***** Input data
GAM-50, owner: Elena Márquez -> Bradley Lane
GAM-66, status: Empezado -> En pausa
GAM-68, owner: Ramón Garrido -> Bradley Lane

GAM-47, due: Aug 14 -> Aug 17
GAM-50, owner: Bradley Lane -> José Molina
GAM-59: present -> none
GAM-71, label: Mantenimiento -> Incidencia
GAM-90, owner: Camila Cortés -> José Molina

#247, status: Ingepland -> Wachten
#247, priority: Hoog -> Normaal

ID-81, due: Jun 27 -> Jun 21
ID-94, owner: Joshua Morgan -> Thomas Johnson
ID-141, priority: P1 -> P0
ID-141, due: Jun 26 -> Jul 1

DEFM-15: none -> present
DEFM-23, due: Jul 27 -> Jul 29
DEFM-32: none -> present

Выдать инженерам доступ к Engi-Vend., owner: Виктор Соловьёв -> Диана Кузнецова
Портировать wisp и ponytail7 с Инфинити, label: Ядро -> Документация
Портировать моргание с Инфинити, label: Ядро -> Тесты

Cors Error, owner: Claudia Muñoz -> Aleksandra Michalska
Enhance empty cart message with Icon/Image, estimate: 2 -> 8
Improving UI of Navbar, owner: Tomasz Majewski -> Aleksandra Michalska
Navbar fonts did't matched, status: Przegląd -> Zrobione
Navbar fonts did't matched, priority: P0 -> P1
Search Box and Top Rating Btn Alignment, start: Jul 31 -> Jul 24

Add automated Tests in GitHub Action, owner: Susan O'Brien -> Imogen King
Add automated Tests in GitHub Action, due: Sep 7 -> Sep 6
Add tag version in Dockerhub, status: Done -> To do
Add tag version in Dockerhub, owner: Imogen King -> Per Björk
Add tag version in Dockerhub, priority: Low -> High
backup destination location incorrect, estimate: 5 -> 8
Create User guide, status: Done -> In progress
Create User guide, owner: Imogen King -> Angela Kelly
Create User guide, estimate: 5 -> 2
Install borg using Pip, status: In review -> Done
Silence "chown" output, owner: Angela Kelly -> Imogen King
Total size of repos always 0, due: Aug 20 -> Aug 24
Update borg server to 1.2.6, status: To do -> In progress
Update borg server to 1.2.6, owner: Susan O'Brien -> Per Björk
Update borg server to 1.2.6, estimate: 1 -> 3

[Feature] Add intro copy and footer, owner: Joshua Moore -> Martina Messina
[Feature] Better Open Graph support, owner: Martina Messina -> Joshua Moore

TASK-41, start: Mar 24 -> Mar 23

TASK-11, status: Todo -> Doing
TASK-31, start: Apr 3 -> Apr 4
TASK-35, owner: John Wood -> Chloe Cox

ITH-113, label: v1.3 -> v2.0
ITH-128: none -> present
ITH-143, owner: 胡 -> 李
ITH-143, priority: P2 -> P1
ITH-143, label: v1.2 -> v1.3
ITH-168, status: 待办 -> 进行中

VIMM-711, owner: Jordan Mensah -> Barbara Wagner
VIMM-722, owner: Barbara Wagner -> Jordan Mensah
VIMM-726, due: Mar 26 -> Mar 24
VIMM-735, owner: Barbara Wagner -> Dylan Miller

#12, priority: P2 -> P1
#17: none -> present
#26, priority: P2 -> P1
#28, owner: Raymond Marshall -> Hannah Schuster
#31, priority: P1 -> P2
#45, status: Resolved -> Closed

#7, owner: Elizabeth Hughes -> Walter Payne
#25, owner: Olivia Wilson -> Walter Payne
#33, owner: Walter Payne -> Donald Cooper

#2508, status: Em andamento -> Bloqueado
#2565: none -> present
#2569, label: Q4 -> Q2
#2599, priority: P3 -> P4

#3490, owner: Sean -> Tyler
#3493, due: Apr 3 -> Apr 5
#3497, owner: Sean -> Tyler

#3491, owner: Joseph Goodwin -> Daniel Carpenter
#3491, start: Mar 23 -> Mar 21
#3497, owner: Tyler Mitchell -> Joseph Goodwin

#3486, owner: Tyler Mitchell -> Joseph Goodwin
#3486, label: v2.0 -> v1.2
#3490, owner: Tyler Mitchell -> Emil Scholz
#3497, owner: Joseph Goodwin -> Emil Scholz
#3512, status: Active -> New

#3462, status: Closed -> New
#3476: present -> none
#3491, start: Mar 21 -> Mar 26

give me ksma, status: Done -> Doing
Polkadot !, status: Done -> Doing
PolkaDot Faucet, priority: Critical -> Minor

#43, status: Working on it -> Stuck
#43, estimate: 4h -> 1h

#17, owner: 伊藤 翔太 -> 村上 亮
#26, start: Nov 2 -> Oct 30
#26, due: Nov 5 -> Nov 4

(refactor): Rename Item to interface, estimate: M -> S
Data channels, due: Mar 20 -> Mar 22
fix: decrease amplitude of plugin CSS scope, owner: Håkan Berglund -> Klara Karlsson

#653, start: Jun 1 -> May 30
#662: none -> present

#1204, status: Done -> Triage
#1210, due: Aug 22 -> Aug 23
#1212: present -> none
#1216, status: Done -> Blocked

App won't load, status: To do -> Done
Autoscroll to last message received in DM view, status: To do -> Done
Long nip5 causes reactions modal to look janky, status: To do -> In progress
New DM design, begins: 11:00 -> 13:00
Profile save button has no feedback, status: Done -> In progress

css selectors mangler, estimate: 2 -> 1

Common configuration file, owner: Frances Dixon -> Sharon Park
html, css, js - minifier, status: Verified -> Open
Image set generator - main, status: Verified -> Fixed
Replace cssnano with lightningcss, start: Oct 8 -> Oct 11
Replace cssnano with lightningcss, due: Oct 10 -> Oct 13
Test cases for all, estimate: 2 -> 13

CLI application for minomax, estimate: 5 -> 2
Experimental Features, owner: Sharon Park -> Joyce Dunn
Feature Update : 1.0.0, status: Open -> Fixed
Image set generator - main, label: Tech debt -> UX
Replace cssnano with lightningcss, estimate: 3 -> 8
**********
# What is needed
Your answer should be the records themselves, returned word for word.

# Reply
GAM-50, owner: Elena Márquez -> Bradley Lane
GAM-66, status: Empezado -> En pausa
GAM-68, owner: Ramón Garrido -> Bradley Lane

GAM-47, due: Aug 14 -> Aug 17
GAM-50, owner: Bradley Lane -> José Molina
GAM-59: present -> none
GAM-71, label: Mantenimiento -> Incidencia
GAM-90, owner: Camila Cortés -> José Molina

#247, status: Ingepland -> Wachten
#247, priority: Hoog -> Normaal

ID-81, due: Jun 27 -> Jun 21
ID-94, owner: Joshua Morgan -> Thomas Johnson
ID-141, priority: P1 -> P0
ID-141, due: Jun 26 -> Jul 1

DEFM-15: none -> present
DEFM-23, due: Jul 27 -> Jul 29
DEFM-32: none -> present

Выдать инженерам доступ к Engi-Vend., owner: Виктор Соловьёв -> Диана Кузнецова
Портировать wisp и ponytail7 с Инфинити, label: Ядро -> Документация
Портировать моргание с Инфинити, label: Ядро -> Тесты

Cors Error, owner: Claudia Muñoz -> Aleksandra Michalska
Enhance empty cart message with Icon/Image, estimate: 2 -> 8
Improving UI of Navbar, owner: Tomasz Majewski -> Aleksandra Michalska
Navbar fonts did't matched, status: Przegląd -> Zrobione
Navbar fonts did't matched, priority: P0 -> P1
Search Box and Top Rating Btn Alignment, start: Jul 31 -> Jul 24

Add automated Tests in GitHub Action, owner: Susan O'Brien -> Imogen King
Add automated Tests in GitHub Action, due: Sep 7 -> Sep 6
Add tag version in Dockerhub, status: Done -> To do
Add tag version in Dockerhub, owner: Imogen King -> Per Björk
Add tag version in Dockerhub, priority: Low -> High
backup destination location incorrect, estimate: 5 -> 8
Create User guide, status: Done -> In progress
Create User guide, owner: Imogen King -> Angela Kelly
Create User guide, estimate: 5 -> 2
Install borg using Pip, status: In review -> Done
Silence "chown" output, owner: Angela Kelly -> Imogen King
Total size of repos always 0, due: Aug 20 -> Aug 24
Update borg server to 1.2.6, status: To do -> In progress
Update borg server to 1.2.6, owner: Susan O'Brien -> Per Björk
Update borg server to 1.2.6, estimate: 1 -> 3

[Feature] Add intro copy and footer, owner: Joshua Moore -> Martina Messina
[Feature] Better Open Graph support, owner: Martina Messina -> Joshua Moore

TASK-41, start: Mar 24 -> Mar 23

TASK-11, status: Todo -> Doing
TASK-31, start: Apr 3 -> Apr 4
TASK-35, owner: John Wood -> Chloe Cox

ITH-113, label: v1.3 -> v2.0
ITH-128: none -> present
ITH-143, owner: 胡 -> 李
ITH-143, priority: P2 -> P1
ITH-143, label: v1.2 -> v1.3
ITH-168, status: 待办 -> 进行中

VIMM-711, owner: Jordan Mensah -> Barbara Wagner
VIMM-722, owner: Barbara Wagner -> Jordan Mensah
VIMM-726, due: Mar 26 -> Mar 24
VIMM-735, owner: Barbara Wagner -> Dylan Miller

#12, priority: P2 -> P1
#17: none -> present
#26, priority: P2 -> P1
#28, owner: Raymond Marshall -> Hannah Schuster
#31, priority: P1 -> P2
#45, status: Resolved -> Closed

#7, owner: Elizabeth Hughes -> Walter Payne
#25, owner: Olivia Wilson -> Walter Payne
#33, owner: Walter Payne -> Donald Cooper

#2508, status: Em andamento -> Bloqueado
#2565: none -> present
#2569, label: Q4 -> Q2
#2599, priority: P3 -> P4

#3490, owner: Sean -> Tyler
#3493, due: Apr 3 -> Apr 5
#3497, owner: Sean -> Tyler

#3491, owner: Joseph Goodwin -> Daniel Carpenter
#3491, start: Mar 23 -> Mar 21
#3497, owner: Tyler Mitchell -> Joseph Goodwin

#3486, owner: Tyler Mitchell -> Joseph Goodwin
#3486, label: v2.0 -> v1.2
#3490, owner: Tyler Mitchell -> Emil Scholz
#3497, owner: Joseph Goodwin -> Emil Scholz
#3512, status: Active -> New

#3462, status: Closed -> New
#3476: present -> none
#3491, start: Mar 21 -> Mar 26

give me ksma, status: Done -> Doing
Polkadot !, status: Done -> Doing
PolkaDot Faucet, priority: Critical -> Minor

#43, status: Working on it -> Stuck
#43, estimate: 4h -> 1h

#17, owner: 伊藤 翔太 -> 村上 亮
#26, start: Nov 2 -> Oct 30
#26, due: Nov 5 -> Nov 4

(refactor): Rename Item to interface, estimate: M -> S
Data channels, due: Mar 20 -> Mar 22
fix: decrease amplitude of plugin CSS scope, owner: Håkan Berglund -> Klara Karlsson

#653, start: Jun 1 -> May 30
#662: none -> present

#1204, status: Done -> Triage
#1210, due: Aug 22 -> Aug 23
#1212: present -> none
#1216, status: Done -> Blocked

App won't load, status: To do -> Done
Autoscroll to last message received in DM view, status: To do -> Done
Long nip5 causes reactions modal to look janky, status: To do -> In progress
New DM design, begins: 11:00 -> 13:00
Profile save button has no feedback, status: Done -> In progress

css selectors mangler, estimate: 2 -> 1

Common configuration file, owner: Frances Dixon -> Sharon Park
html, css, js - minifier, status: Verified -> Open
Image set generator - main, status: Verified -> Fixed
Replace cssnano with lightningcss, start: Oct 8 -> Oct 11
Replace cssnano with lightningcss, due: Oct 10 -> Oct 13
Test cases for all, estimate: 2 -> 13

CLI application for minomax, estimate: 5 -> 2
Experimental Features, owner: Sharon Park -> Joyce Dunn
Feature Update : 1.0.0, status: Open -> Fixed
Image set generator - main, label: Tech debt -> UX
Replace cssnano with lightningcss, estimate: 3 -> 8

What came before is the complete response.